[[ EXTRACT TO READ open ]]
[PATCH] D27919: [Loop Vectorizer] Interleave vs Gather - in some cases Gather is better.

Tue Feb 7 09:36:18 PST 2017

mssimpso added inline comments.

================
Comment at: ../lib/Transforms/Vectorize/LoopVectorize.cpp:7036
+        if (InterleaveCost < NumAccesses * 2) {
+          // The interleaving cost is good enough.
+          setWideningDecision(Group, VF, CM_DECISION_INTERLEAVE,
----------------
mkuper wrote:
> delena wrote:
> > mkuper wrote:
> > > Why the NumAccesses * 2 cut-off?
> > I consider a cost per instruction. In this case InterleaveCost / NumAccesses == 1. (Matthew asked to avoid divisions).
> > About 1 inst per access is good enough. I added more comments.
[[ EXTRACT TO READ closed ]]
[[ EXTRACTED INFORMATION open ]]
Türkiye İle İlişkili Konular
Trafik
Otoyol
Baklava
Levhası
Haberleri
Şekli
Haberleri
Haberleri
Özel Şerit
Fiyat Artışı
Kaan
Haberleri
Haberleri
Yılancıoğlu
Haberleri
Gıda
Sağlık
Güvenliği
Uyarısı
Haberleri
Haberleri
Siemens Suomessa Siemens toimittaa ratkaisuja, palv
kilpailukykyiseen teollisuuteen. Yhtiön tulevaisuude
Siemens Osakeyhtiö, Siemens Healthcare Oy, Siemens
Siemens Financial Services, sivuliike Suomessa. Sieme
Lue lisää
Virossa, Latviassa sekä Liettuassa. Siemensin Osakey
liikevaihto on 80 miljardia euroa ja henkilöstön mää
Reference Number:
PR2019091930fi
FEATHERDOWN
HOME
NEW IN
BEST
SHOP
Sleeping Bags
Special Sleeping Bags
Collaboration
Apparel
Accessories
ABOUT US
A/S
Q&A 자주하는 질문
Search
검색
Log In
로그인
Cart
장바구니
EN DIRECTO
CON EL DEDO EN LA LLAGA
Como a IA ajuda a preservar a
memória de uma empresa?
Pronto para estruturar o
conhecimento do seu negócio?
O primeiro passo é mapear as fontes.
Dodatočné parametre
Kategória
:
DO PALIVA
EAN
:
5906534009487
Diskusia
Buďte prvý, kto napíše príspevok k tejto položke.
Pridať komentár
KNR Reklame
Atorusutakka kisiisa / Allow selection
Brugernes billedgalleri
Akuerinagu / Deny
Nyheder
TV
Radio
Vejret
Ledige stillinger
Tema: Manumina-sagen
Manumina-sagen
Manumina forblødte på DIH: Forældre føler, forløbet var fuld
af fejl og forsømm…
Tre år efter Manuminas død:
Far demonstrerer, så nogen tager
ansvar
[[ EXTRACTED INFORMATION closed ]]
**REQUIRED TASKS**
(a) Answer these about the code review thread:
(i) At which file and line is the inline comment placed?
(ii) Who asked about the reason for the NumAccesses * 2 cut-off?
(iii) According to the reply, who asked that divisions be avoided?
(b) Write the next part of the code review thread on interleave versus gather in the Loop Vectorizer, following its last reply.

**PER-TASK ANSWERS**
(a)
(i) ../lib/Transforms/Vectorize/LoopVectorize.cpp, line 7036
(ii) mkuper
(iii) Matthew

(b)
> Well, this isn't really "about 1", this is "below 2".
> I'd be more conservative here (InerelaveCost <= NumAccesses ? Can this even happen? Or are you trying to catch the cases where the ratio is ~1.1-1.2?). Or maybe remove this altogether. Is getGatherScatterCost() expensive in terms of compile time?
The TTI estimates are supposed to be cheap to compute. I think it makes sense to remove this altogether in favor of greater simplicity.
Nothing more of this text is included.